Begegnung zwischen Kirche und Politik: Kirchenpräsident Klassohn, Landtagspräsident Spotka, Bischof Nowak, Ministerpräsident Böhmer und Bischof Noack (erste Reihe von links nach rechts).

Magdeburg (mh) -Sachsen- Anhalts Ministerpräsident Wolfgang Böhmer (CDU) hat die Kirchen in seinem Bundesland gebeten, die Möglichkeiten der Politik realistisch einzuschätzen, statt unerfüllbare Erwartungen zu unterstützen. Er wünsche sich ein "gemeinsames Bekenntnis zu dem, was wir schaffen können", statt das "Paradies auf Erden zu versprechen", sagte Böhmer beim ökumenischen Jahresempfang der Kirchen für Landesregierung und Landtag in Magdeburg. Mit Schlagwörter wie dem der soziale Gerechtigkeit, die auch von "kirchlich motivierten" Kreisen verwenden würden, sei der Politik nicht geholfen. Böhmer bedauerte auch, dass die Politik immer mehr zum "Reparaturbetrieb für die Defekte der Gesellschaft" werde. Die Wertediskussion zeige, was in den letzten Jahrzehnten verloren gegangen sei.

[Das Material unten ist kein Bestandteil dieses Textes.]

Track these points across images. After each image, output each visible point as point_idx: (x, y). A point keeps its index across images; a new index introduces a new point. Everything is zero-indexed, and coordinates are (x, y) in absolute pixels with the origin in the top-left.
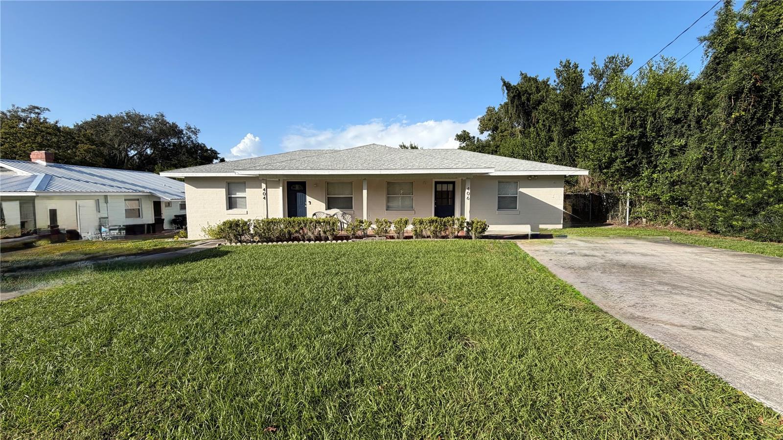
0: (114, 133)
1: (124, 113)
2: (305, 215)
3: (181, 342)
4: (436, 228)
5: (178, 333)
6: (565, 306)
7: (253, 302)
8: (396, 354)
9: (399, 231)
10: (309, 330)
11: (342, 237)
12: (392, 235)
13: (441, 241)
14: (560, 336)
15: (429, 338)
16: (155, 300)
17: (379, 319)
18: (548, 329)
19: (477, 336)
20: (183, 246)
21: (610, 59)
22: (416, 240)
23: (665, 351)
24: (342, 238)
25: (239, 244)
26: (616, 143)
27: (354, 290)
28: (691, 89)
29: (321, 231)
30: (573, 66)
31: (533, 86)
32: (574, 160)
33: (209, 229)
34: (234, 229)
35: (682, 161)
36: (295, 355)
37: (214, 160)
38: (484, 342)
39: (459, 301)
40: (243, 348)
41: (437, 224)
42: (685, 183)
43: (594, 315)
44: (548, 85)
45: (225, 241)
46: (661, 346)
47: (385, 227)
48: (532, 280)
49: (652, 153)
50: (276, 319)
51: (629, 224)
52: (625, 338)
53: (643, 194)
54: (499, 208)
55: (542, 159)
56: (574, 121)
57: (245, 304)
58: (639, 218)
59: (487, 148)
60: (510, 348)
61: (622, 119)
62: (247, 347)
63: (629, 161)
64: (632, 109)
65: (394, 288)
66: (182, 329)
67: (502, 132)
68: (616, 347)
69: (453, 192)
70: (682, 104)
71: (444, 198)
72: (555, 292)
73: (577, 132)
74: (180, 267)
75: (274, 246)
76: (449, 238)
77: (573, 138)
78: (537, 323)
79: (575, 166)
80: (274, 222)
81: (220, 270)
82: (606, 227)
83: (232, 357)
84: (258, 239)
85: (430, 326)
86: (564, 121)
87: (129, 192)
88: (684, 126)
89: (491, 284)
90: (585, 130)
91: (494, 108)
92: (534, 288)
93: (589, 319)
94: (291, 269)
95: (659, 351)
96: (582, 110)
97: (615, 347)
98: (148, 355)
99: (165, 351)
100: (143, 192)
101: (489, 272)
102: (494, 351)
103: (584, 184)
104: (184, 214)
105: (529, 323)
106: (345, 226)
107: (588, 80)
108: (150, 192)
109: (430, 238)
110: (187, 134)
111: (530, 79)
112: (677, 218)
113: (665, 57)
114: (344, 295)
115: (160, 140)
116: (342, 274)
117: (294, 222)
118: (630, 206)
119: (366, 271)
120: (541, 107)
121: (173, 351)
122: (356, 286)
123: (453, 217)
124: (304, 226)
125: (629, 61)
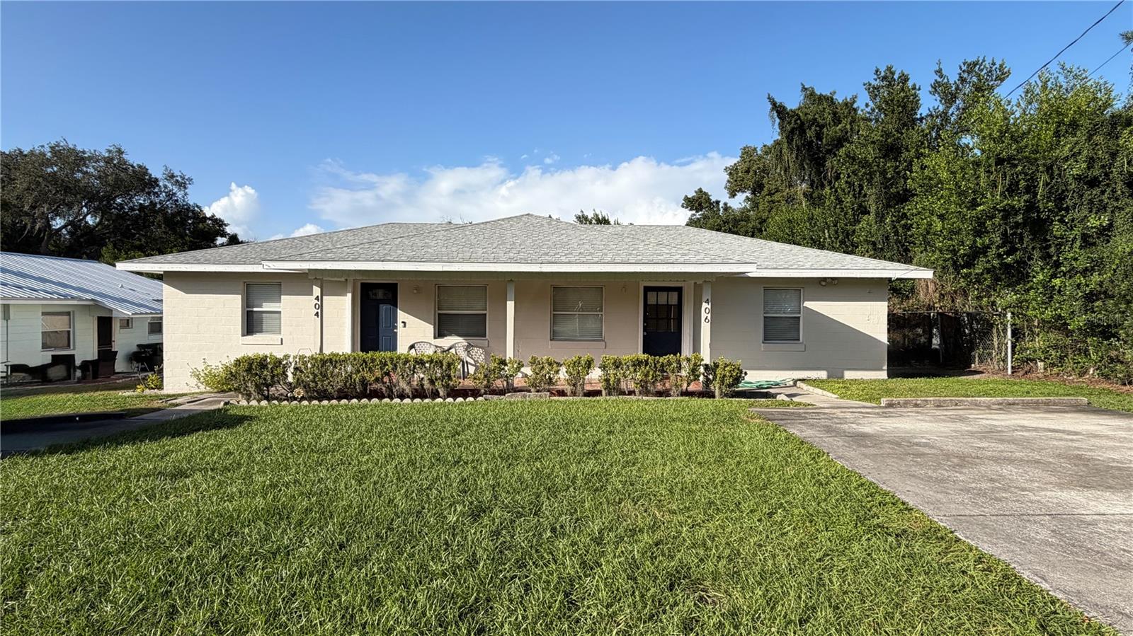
0: (25, 185)
1: (46, 146)
2: (395, 348)
3: (160, 591)
4: (647, 375)
5: (153, 574)
6: (887, 528)
7: (295, 517)
8: (570, 617)
9: (575, 380)
10: (405, 571)
11: (465, 390)
12: (560, 388)
13: (655, 401)
14: (878, 584)
15: (632, 587)
16: (106, 511)
17: (537, 551)
18: (856, 570)
19: (723, 584)
20: (156, 404)
21: (969, 65)
22: (608, 398)
23: (1070, 614)
24: (464, 393)
25: (264, 403)
26: (982, 221)
27: (488, 494)
28: (1114, 126)
29: (426, 379)
30: (900, 77)
31: (827, 111)
32: (907, 250)
33: (206, 372)
34: (257, 374)
35: (1105, 255)
36: (380, 617)
37: (219, 238)
38: (736, 594)
39: (688, 517)
40: (280, 604)
41: (648, 368)
42: (1112, 297)
43: (941, 545)
44: (855, 110)
45: (238, 397)
46: (1062, 604)
47: (548, 373)
48: (827, 477)
49: (1049, 241)
50: (341, 549)
51: (1013, 373)
52: (997, 587)
53: (1035, 316)
54: (767, 338)
55: (847, 246)
56: (904, 178)
57: (281, 519)
58: (1031, 360)
59: (743, 223)
60: (783, 605)
61: (992, 177)
62: (287, 601)
63: (1008, 253)
64: (1010, 159)
65: (566, 490)
66: (161, 567)
67: (770, 194)
68: (981, 606)
69: (679, 307)
70: (1100, 152)
71: (663, 319)
72: (869, 502)
73: (911, 199)
74: (150, 448)
75: (333, 407)
76: (671, 396)
77: (903, 208)
78: (835, 559)
79: (908, 261)
80: (334, 360)
81: (230, 454)
82: (970, 378)
83: (260, 620)
84: (302, 393)
85: (634, 565)
86: (885, 178)
87: (52, 299)
88: (1105, 191)
89: (751, 484)
90: (925, 195)
91: (755, 149)
92: (831, 493)
93: (931, 552)
94: (368, 453)
95: (1059, 614)
96: (918, 158)
97: (978, 606)
98: (95, 616)
99: (130, 609)
100: (80, 299)
101: (747, 463)
102: (754, 611)
103: (926, 295)
104: (159, 342)
105: (819, 560)
106: (472, 370)
107: (928, 103)
108: (93, 300)
109: (635, 395)
110: (166, 187)
111: (821, 98)
112: (1100, 361)
113: (1067, 67)
114: (471, 503)
115: (114, 199)
116: (466, 463)
117: (373, 360)
118: (1012, 337)
119: (511, 459)
120: (842, 151)
121: (144, 610)
122: (493, 487)
123: (678, 354)
124: (393, 369)
125: (1005, 70)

Landtagspräsident Adolf Spotka (CDU) betonte, die Gesellschaft brauche das "tradierte kulturelle und moralische Wertesystem, das letztlich christlich geprägt ist", wenn sie die Aufgaben der Zukunft human lösen wolle. Die Kirchen könnten hier einen wichtigen Beitrag leisten, sie dürften dabei aber nicht "im Strom der Zeit mitschwimmen". Kritische Partnerschaft sei besonders nötig, "wo politische Freiheiten Gefahr laufen, sich durch die Missachtung ethischer Grenzen selbst zu zersetzen."

Wer sich von der Kirche erhoffe, dass sie der "große Werteproduzent" sei, müsse wahrscheinlich enttäuscht werden, sagte der Erfurter Theologe Eberhard Tiefensee. "Jesu ist sicher nicht am Kreuz gestorben, um die Volksmoral zu heben." Die kritische Aufgabe der Kirche in der Gesellschaft bestehe darin, "eine Wunde offen zu halten". Tiefensee erinnerte an die Trauerfeier nach dem Erfurter Amoklauf. Die Worte des Bundespäsidenten -"Was immer ein Mensch getan hat: Er bleibt ein Mensch" -seien wie ein "Stachel, der sich im Fleisch verhakt". Kirche müsse nicht überall sein, dürfe aber an "den Grenzen und Bruchstellen unserer Kultur" nicht fehlen. Ausdrücklich verwies Tiefensee auf die "Modernisierungsopfer, die Armen von heute, die so schnell vergessen werden".

Dieser Beitrag wurde veröffentlicht in Ausgabe 26 des 52. Jahrgangs (im Jahr 2002).